These new may extend the stock market rally

A glimmer of hope emerges while stock markets have entered their second week of increase in a row. The European DJ Stoxx 600 weekly gain amounted to 2.3 after 5,6, and that of the S & P 500 is at 1.6, 10.7 the previous week.

Several major central banks have sent a strong message to the markets. The US Federal Reserve, in particular, has shown that elle committed its forces in the battle against deflation. It was decided to increase the size of its balance sheet more 1,000 billion to purchase financial assets, including of State bonds in the amount of $ 300 billion. Activism of the monetary authorities should be supplemented by implementing the Geithner plan in the United States.
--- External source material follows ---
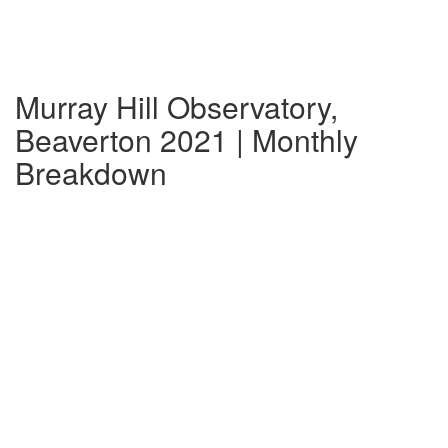
Murray Hill Observatory,
Beaverton 2021 | Monthly
Breakdown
Markets await today that the U.S. Secretary of the Treasury unveils the device to rid banks of their toxic assets. In addition, China has reported yesterday that its support measures should make 1.9 of additional growth to the country and reaffirmed its goal of 8 gross domestic product (GDP) growth, pointing out that some industries "are signs of improvement."

The case of "bear market rally."

These new may extend the stock market rally. Indeed, according to Bloomberg, the configuration of the options market, to take positions on the future movements of the stock exchange, allows suggests that the increase in the shares is completed. But several experts consider a premature reversal of trend. "We are convinced that it is rather a"bear market rally"to the beginning of a new sustainable upward phase of actions", entrust the managers of FIO.

In other words, the market would be temporarily well oriented while remaining prisoner of a deeply negative trend. FIO team does not a continuation of the increase in the weeks to come the appreciation potential is estimated at 10 percent but it note that, at the time of the real times, the progress of the Dow Jones index rarely exceeds 1 the day after his low point. But it is much more granted. In the case of "bear market rally", the rebound is often spectacular. Beyond these technical considerations, the macroeconomic data maintain the doubt as a sustainable recovery. Recent harvests of statistics have confirmed that the current recession was the most severe since the second world war. ING economists warn against possible disappointments this week, including real figures and orders for durable goods in the United States. They provide also a new degradation of the IFO index, climate Affairs in Germany, at least in the component of the investigation into the current situation. Finally, the Japan will publish its exports for the month of February, which should confirm their retreat.

The evolution of the bond market will also depend on emissions of securities, ahead is certainly in the United States. Dresdner-Commerzbank, approximately 98 billion in loans to State American could be sold: 40 billion of maturities in 2 years, 34 billion securities in 5 years and 7 years $ 24 billion. Such an influx is normally very penalizing for the market. But the announcement of "quantitative easing" measures by the Federal Reserve could deter investors flee us obligations.